- [ENTRIES SUPPLIED]:
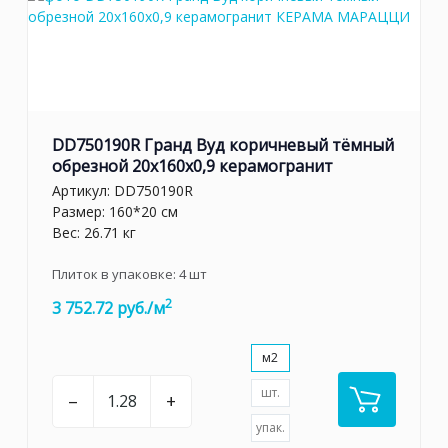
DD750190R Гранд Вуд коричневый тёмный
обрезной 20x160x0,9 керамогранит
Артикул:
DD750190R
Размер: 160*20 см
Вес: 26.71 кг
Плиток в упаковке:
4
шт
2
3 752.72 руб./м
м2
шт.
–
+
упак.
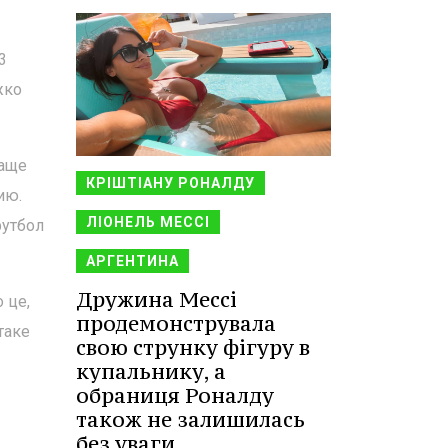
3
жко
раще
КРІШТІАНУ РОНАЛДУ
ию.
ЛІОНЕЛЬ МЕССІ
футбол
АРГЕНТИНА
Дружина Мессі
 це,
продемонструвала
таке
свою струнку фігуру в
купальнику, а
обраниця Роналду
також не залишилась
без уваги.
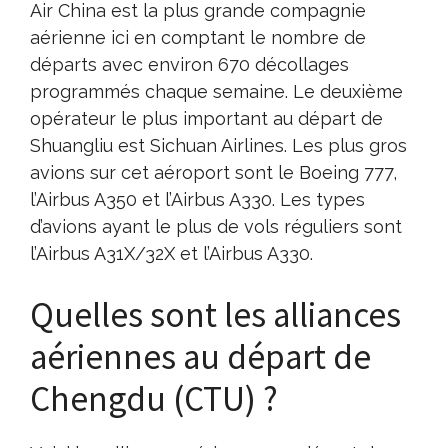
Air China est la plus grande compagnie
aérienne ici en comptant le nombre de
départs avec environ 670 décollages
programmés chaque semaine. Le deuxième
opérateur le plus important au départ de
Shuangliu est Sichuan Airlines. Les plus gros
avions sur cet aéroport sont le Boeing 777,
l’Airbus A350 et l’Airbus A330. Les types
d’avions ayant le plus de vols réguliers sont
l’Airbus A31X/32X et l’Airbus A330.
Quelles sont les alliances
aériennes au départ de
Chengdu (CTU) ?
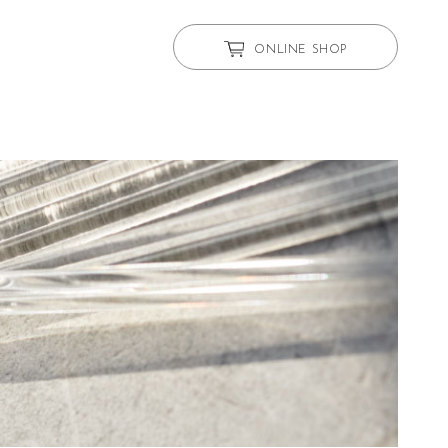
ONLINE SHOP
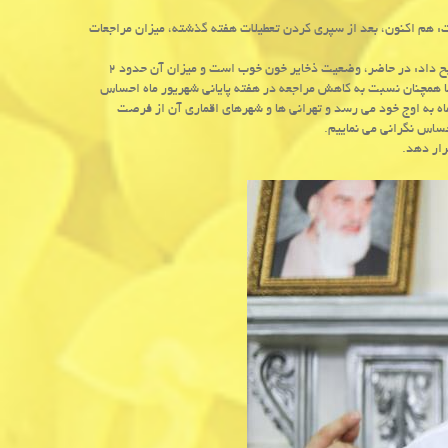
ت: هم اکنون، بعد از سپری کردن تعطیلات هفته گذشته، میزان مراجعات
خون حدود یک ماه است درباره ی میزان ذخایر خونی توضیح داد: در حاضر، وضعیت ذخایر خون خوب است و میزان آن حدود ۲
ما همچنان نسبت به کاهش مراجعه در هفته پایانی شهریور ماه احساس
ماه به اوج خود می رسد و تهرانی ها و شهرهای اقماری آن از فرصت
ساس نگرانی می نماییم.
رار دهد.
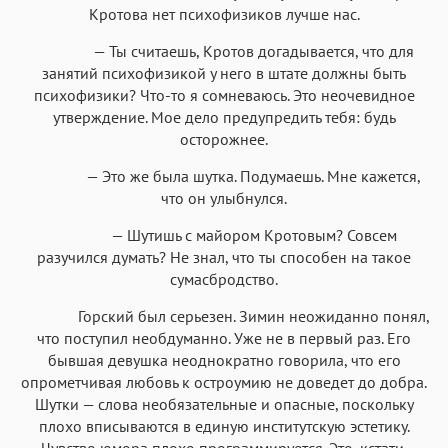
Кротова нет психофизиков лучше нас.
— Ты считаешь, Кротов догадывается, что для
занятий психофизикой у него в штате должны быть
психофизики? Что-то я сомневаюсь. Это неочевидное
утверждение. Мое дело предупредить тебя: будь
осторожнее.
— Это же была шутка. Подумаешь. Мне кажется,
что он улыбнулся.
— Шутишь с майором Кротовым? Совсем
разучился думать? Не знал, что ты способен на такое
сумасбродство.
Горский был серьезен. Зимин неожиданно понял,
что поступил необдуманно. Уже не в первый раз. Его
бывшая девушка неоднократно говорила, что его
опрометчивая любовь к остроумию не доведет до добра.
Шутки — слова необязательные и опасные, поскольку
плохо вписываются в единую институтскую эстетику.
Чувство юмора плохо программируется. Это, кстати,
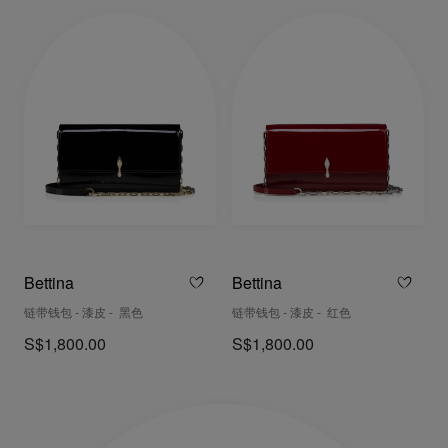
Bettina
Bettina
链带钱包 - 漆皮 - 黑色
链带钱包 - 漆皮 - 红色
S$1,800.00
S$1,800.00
==
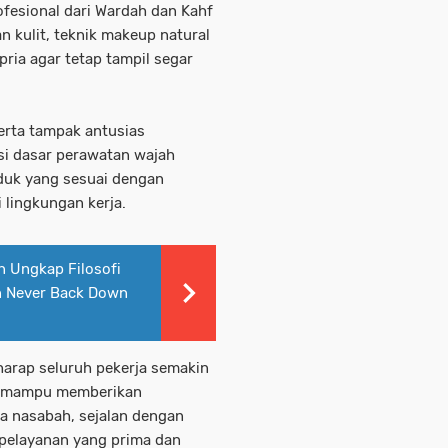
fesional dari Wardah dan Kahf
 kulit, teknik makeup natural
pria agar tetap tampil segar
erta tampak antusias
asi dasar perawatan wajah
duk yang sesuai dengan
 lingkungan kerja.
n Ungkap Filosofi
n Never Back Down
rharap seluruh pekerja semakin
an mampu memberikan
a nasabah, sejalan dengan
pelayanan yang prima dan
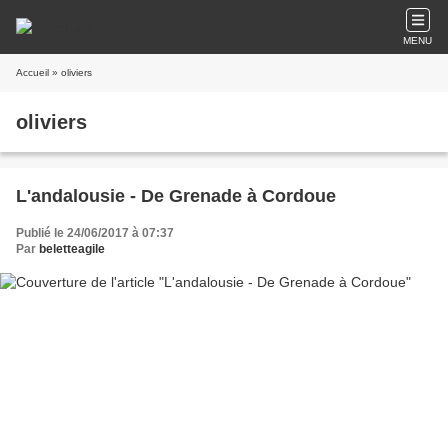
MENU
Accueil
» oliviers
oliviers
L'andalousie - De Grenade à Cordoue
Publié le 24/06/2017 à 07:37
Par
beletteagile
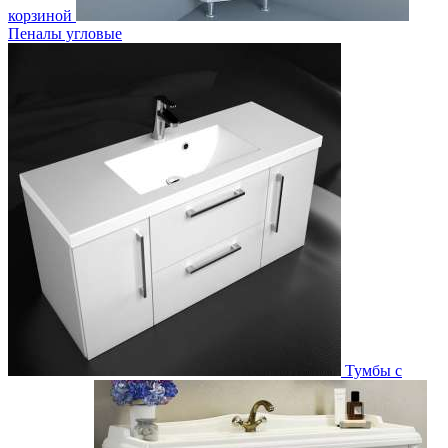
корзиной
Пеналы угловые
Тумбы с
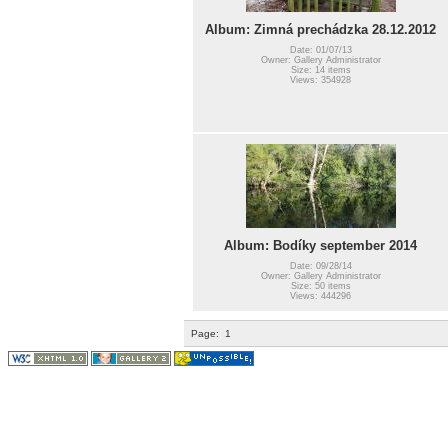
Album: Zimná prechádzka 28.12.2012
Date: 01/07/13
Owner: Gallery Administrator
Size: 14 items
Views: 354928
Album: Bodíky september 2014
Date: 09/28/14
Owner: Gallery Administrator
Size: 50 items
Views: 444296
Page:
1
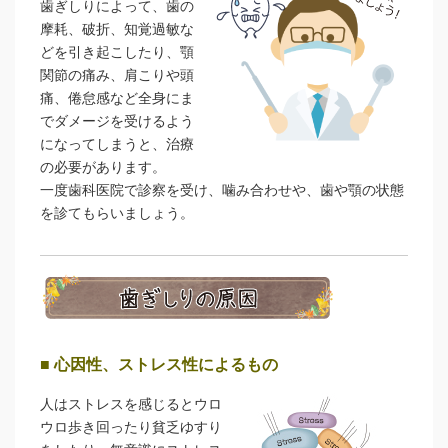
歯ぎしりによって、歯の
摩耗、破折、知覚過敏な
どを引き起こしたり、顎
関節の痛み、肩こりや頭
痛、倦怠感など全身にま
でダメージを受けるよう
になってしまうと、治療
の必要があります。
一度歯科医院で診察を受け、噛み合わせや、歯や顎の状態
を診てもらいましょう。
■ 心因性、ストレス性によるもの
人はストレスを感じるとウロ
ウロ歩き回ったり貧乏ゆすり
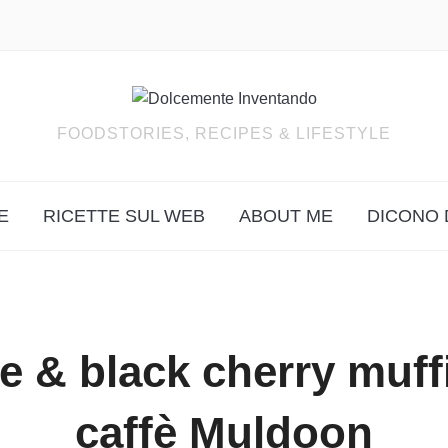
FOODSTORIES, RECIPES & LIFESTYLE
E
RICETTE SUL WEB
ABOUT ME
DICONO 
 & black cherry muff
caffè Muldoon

- [EXERCISE DETAILS]: Check every line above for the string "plus" and copy those that have it.

- [ANSWER]:
Air China est la plus grande compagnie
opérateur le plus important au départ de
Shuangliu est Sichuan Airlines. Les plus gros
d’avions ayant le plus de vols réguliers sont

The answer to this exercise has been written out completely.